Elles se resserrent sur la joue de l’ange, suggérant une mélancolie un peu distante. Fort, l’ange combat à l’économie face à un Jacob puissant mais désordonné : que peut un être humain contre Dieu ?

L’ange a agrippé la cuisse. Curieux geste. Delacroix ne l’a pas inventé. Repris à des sculptures du Moyen Âge ou à des gravures du XVIIe siècle, le motif traduit visuellement un moment étonnant du récit biblique. Plus étonnant que ne le pense le peintre…

Du dessin à l’Écriture

Dans la Bible, Jacob vient de faire passer sa famille sur la rive où l’attend son frère Ésaü dont il craint la vindicte. « Jacob resta seul.

Or, quelqu’un lutta avec lui jusqu’au lever de l’aurore. L’homme, voyant qu’il ne pouvait rien contre lui, le frappa au creux de la hanche, et la hanche de Jacob se démit pendant ce ­combat » (Gn 32, 25-26). N’a-t-on pas là un coup en traître ?

Asséné au moment de céder.

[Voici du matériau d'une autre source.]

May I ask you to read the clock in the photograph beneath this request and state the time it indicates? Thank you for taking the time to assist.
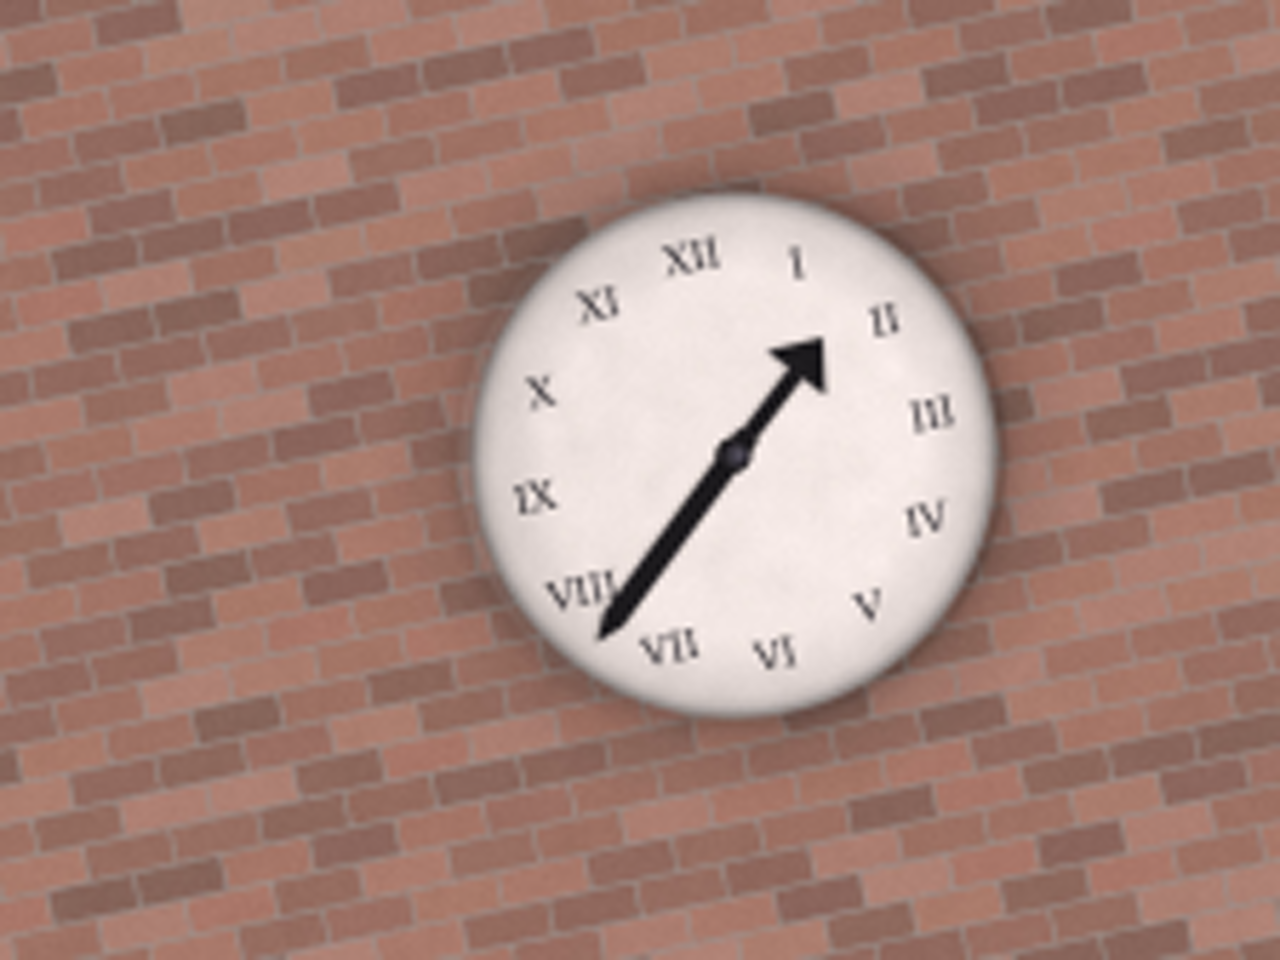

Et Dieu (il ne fait qu’un avec son ange) reconnaît sinon sa défaite, du moins la valeur de celui qu’il a provoqué.

À la question : que peut un être humain contre Dieu ?, la réponse biblique est donc : combattre.

Delacroix a dessiné autre chose, une lutte qui lui ressemble : de toutes ses forces mais perdue d’avance, énergique mais désenchantée.

Peut-être aurait-il dû transposer les mots qui lui sont venus quand il élaborait son œuvre sur le mur de Saint-Sulpice : « Ce qui me paraissait de loin facile à surmonter me présente d’horribles et incessantes difficultés. Mais d’où vient que ce combat éternel, au lieu de m’abattre, me relève, au lieu de me décourager, me console et remplit mes moments, quand je l’ai quitté ? » (Eugène Delacroix, Journal, 1er janvier 1861).

Il décrit ici merveilleusement l’acte de peindre.

Mais aussi –  le sait-il ? – le combat spirituel.